One of the regrets I have from my time as an early GM was when I had a friend who really wanted to join us for a session. I did all the stuff: made him a character, gave him a super nifty handout with all his abilities and stats, and even told him how to play his character.

He never returned for a second game.

I don’t know why, exactly, that friend of mine only joined us once, but I have a few suspicions, and the most pressing one comes down to this: I didn’t let him carry the ball.

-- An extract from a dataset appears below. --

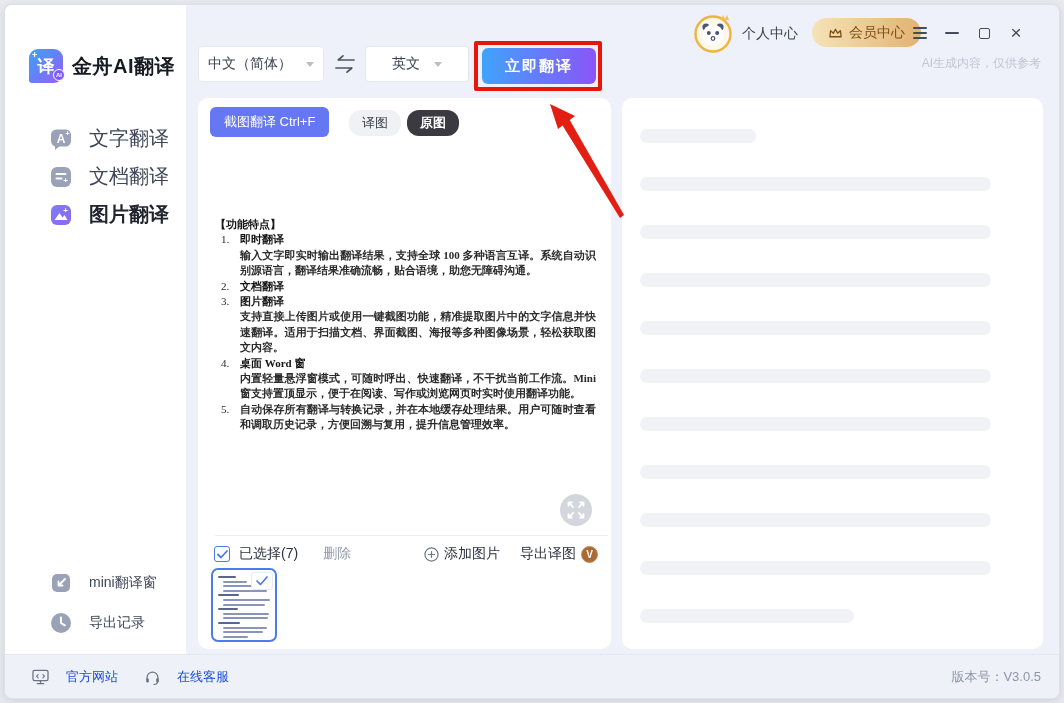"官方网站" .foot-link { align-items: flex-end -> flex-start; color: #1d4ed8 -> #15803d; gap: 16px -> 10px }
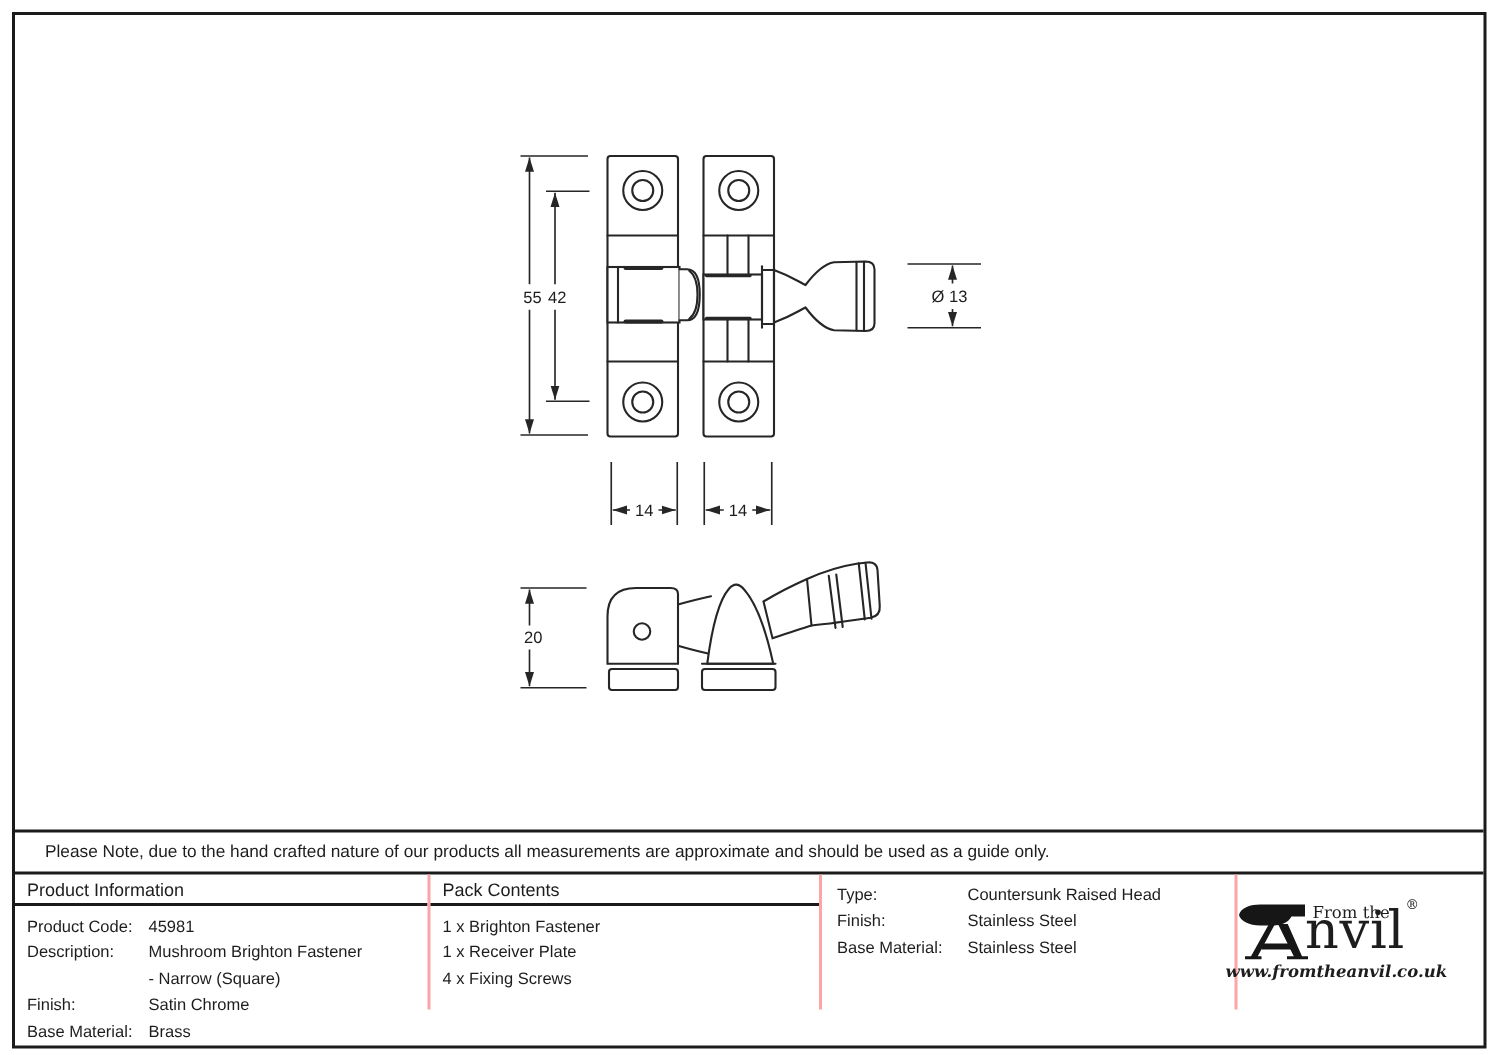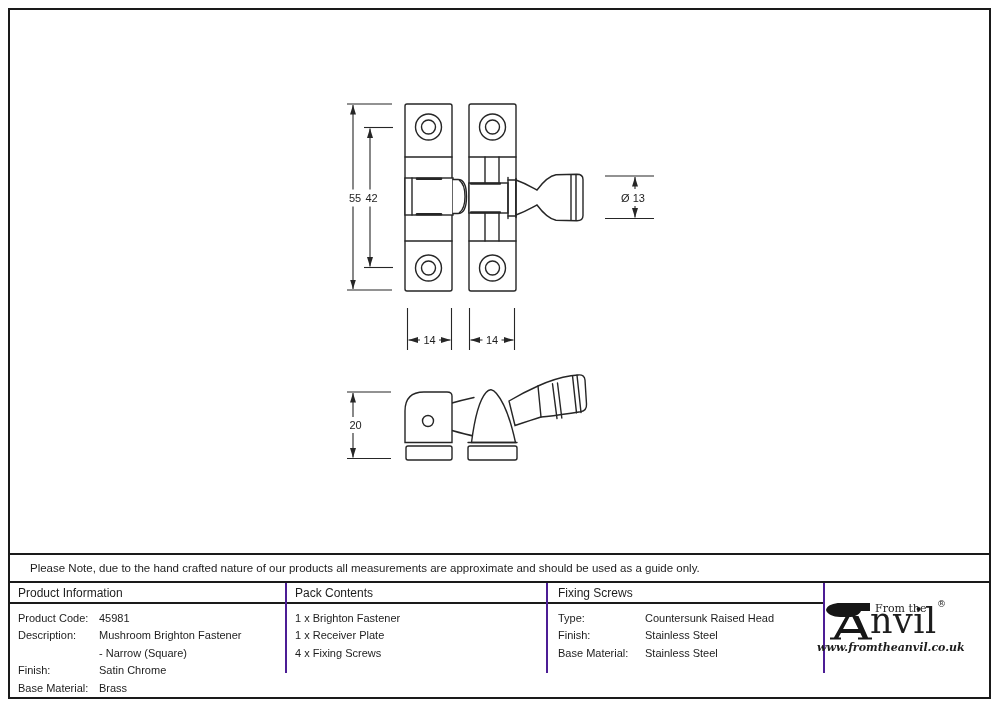"Pack Contents" .col + .col { border-left: 2px solid #4c1d95 -> 2px solid #fca5a5 }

Players need to get an opportunity to shine, to bring in their creativity and agency, as well as be treated like responsible players. Give players tools in your games, settings, and systems to actually do what they want to do. Roleplaying is about creativity and storytelling, not following a set path of options and choices like in a video game or simply following along like in a novel or TV show.

Wrap Up

The biggest thing I learned in my time as a GM and a designer is to give up on pursuing notions doggedly and learn to achieve an optimal result, even if you sacrifice an occasional design paradigm or don’t do a “best practice” as it’s found in a textbook.

Having an opportunity to study and reflect is important, and as I reflect on my old games in preparation for my new games I’m seeing trends and patterns. If there were one thing I could change about my old games, it’s that I didn’t ever see them as anything more than a vehicle to a system, a coded set of rules and laws as programmatic as a loop of code.

That’s not to say that games won’t work out a certain way: there’s fun to be found in the investigators looking into Cthulhu only to find that they’re outmatched, and that’s not wrong.

But as I look further and further into successful games I’ve run and the things that have made games great, I find increasingly that it’s based on a sort of purity of purpose: fun in light of process.